Doraisami Mahendra, Domke Grant M, Martin Adam R
Department of Physical and Environmental Sciences, University of Toronto Scarborough, Toronto, ON, Scarborough, M1C 1A4, Canada.
USDA Forest Service, Northern Research Station, St. Paul, MN, USA.
Carbon Balance Manag. 2024 Aug 14;19(1):25. doi: 10.1186/s13021-024-00272-2.
Wood carbon fractions (CFs)-the proportion of dry woody biomass comprised of elemental carbon (C)-are a key component of forest C estimation protocols and studies.
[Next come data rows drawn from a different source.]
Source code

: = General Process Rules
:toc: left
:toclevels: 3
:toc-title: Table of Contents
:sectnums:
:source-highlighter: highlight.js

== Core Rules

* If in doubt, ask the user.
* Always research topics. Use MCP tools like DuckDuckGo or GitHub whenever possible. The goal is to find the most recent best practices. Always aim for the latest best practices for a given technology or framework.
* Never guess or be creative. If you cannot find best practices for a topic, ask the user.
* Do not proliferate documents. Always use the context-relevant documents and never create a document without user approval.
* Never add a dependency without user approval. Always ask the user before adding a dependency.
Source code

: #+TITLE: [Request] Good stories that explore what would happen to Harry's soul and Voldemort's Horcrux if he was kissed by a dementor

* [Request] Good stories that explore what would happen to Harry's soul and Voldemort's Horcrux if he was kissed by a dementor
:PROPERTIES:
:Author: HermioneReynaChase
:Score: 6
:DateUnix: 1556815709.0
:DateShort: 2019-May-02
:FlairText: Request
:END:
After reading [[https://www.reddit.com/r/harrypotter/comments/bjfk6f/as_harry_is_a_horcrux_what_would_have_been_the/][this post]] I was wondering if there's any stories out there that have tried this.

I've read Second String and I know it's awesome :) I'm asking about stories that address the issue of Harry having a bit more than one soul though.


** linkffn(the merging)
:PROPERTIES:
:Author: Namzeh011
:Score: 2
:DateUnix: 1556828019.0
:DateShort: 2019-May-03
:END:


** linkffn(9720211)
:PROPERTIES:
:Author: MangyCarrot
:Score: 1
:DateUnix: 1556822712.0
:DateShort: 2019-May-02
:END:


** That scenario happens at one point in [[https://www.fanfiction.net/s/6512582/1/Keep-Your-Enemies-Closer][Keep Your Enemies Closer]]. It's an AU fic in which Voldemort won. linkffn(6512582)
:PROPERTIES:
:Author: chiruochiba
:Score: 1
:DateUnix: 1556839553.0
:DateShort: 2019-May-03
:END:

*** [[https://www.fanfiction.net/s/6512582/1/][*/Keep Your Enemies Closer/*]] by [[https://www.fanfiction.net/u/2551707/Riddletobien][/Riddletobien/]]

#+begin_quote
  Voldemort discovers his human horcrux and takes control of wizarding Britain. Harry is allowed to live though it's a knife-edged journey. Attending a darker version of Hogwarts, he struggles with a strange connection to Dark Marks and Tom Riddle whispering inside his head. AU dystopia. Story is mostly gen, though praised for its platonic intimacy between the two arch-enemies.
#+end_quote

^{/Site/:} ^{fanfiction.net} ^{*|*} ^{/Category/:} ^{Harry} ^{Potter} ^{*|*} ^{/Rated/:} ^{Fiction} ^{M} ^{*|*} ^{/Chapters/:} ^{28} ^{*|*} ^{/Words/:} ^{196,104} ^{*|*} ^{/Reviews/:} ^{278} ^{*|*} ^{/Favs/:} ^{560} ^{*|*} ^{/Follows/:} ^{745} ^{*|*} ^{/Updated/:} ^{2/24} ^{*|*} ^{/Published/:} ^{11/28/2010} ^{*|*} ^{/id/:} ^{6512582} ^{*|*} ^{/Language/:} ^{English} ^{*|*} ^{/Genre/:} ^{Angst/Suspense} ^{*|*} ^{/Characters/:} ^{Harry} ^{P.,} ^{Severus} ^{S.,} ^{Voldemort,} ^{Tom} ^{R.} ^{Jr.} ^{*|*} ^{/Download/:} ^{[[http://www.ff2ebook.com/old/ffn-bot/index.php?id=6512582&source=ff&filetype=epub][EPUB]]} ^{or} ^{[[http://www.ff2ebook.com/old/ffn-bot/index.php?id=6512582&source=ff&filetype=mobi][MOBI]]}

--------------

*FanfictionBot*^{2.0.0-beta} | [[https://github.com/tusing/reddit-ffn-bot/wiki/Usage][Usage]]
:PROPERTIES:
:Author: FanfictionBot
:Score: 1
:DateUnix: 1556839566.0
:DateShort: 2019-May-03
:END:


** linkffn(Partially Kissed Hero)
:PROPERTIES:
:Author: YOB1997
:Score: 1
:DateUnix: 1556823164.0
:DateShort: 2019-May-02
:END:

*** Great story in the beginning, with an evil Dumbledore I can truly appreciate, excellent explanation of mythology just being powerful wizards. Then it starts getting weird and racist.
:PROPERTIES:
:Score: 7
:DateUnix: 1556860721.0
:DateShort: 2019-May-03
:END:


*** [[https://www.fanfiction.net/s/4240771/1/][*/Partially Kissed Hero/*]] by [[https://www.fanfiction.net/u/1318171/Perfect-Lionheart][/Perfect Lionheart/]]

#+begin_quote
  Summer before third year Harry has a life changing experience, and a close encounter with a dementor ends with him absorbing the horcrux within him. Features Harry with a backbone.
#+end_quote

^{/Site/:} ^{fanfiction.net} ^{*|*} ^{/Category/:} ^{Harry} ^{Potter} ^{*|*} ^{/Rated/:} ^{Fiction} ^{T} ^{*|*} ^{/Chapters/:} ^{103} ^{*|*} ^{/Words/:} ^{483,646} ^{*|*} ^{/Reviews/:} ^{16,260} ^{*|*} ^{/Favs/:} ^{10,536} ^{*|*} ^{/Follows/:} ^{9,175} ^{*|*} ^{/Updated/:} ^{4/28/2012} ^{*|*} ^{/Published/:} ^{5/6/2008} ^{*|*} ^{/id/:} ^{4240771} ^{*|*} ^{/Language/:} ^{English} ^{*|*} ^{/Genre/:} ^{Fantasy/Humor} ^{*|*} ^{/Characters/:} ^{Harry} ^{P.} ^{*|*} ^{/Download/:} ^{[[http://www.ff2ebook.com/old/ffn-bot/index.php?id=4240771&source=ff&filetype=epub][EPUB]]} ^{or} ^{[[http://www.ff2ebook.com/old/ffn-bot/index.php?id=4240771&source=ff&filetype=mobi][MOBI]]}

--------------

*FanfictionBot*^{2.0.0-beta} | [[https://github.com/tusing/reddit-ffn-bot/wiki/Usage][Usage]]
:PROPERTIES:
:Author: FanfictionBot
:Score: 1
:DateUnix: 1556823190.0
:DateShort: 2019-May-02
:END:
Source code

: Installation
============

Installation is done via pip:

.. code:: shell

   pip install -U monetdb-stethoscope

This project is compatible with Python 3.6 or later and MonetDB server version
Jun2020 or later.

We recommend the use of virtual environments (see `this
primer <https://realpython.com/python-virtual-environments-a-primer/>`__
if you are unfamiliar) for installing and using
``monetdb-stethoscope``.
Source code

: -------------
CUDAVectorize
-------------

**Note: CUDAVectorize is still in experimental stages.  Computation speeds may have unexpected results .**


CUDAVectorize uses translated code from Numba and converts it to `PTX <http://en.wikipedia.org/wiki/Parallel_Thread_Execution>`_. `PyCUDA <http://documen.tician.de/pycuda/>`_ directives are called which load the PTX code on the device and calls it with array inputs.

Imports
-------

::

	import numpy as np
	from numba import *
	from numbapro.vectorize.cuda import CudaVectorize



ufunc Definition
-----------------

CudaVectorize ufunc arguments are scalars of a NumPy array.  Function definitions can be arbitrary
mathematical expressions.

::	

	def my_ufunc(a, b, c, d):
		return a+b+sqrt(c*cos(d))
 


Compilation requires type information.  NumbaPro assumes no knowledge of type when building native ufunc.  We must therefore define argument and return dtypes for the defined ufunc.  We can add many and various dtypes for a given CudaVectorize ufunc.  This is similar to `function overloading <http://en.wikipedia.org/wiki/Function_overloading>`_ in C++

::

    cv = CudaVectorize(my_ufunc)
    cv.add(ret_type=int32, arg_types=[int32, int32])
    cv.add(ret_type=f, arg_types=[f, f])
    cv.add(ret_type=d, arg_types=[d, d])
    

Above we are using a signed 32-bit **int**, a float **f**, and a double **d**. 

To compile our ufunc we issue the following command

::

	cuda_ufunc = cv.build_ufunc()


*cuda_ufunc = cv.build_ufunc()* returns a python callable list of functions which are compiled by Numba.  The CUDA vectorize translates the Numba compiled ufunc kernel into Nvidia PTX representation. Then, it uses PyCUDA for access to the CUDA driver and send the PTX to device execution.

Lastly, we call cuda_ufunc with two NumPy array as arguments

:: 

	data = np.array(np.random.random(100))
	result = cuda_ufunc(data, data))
Traditionally, a wood CF of 50% has been assumed in forest C estimation protocols, but recent studies have specifically quantified differences in wood CFs across several different forest biomes and taxonomic divisions, negating the need for generic wood CF assumptions. The Intergovernmental Panel on Climate Change (IPCC), in its 2006 "Guidelines for National Greenhouse Gas Inventories", published its own multitiered system of protocols for estimating forest C stocks, which included wood CFs that (1) were based on the best available literature (at the time) and (2) represented a significant improvement over the generic 50% wood CF assumption. However, a considerable number of new studies on wood CFs have been published since 2006, providing more accurate, robust, and spatially- and taxonomically- specific wood CFs for use in forest C estimation.
We argue that the IPCC's recommended wood CFs and those in many other forest C estimation models and protocols (1) differ substantially from, and are less robust than, wood CFs derived from recently published data-rich studies; and (2) may lead to nontrivial errors in forest C estimates, particularly for countries that rely heavily on Tier 1 forest C methods and protocols (e.g., countries of the Global South with large expanses of tropical forests). Based on previous studies on this topic, we propose an alternative set of refined wood CFs for use in multiscale forest C estimation, and propose a novel decision-making framework for integrating species- and location-specific wood CFs into forest C estimation models.
The refined wood CFs that we present in this commentary may be used by the IPCC to update its recommended wood CFs for use in forest C estimation. Additionally, we propose a novel decision-making framework for integrating data-driven wood CFs into a wider suite of multitiered forest C estimation protocols, models, and studies.
木材碳组分(CFs)——即由元素碳(C)构成的干木质生物量的比例——是森林碳估算方案和研究的关键组成部分。传统上,森林碳估算方案中假定木材CF为50%,但最近的研究已经具体量化了几种不同森林生物群落和分类部门的木材CF差异,不再需要通用的木材CF假设。政府间气候变化专门委员会(IPCC)在其2006年《国家温室气体清单指南》中发布了自己的多层森林碳储量估算方案系统,其中包括的木材CF(1)基于当时可得的最佳文献,(2)相较于通用的50%木材CF假设而言有显著改进。然而,自2006年以来发表了大量关于木材CF的新研究,为森林碳估算提供了更准确、可靠且具有空间和分类特异性的木材CF。
我们认为,IPCC推荐的木材CF以及许多其他森林碳估算模型和方案中的CF(1)与最近发表的、数据丰富的研究所得到的木材CF有很大差异,且稳健性较差;(2)可能会导致森林碳估算出现重大误差,特别是对于严重依赖一级森林碳方法和方案的国家(例如拥有大片热带森林的全球南方国家)。基于此前关于该主题的研究,我们提出了一套用于多尺度森林碳估算的改进木材CF,并提出了一个将特定物种和地点的木材CF纳入森林碳估算模型的全新决策框架。
我们在本评论中提出的改进木材CF可被IPCC用于更新其推荐的用于森林碳估算的木材CF。此外,我们提出了一个全新的决策框架,用于将数据驱动的木材CF整合到更广泛的多层森林碳估算方案、模型和研究中。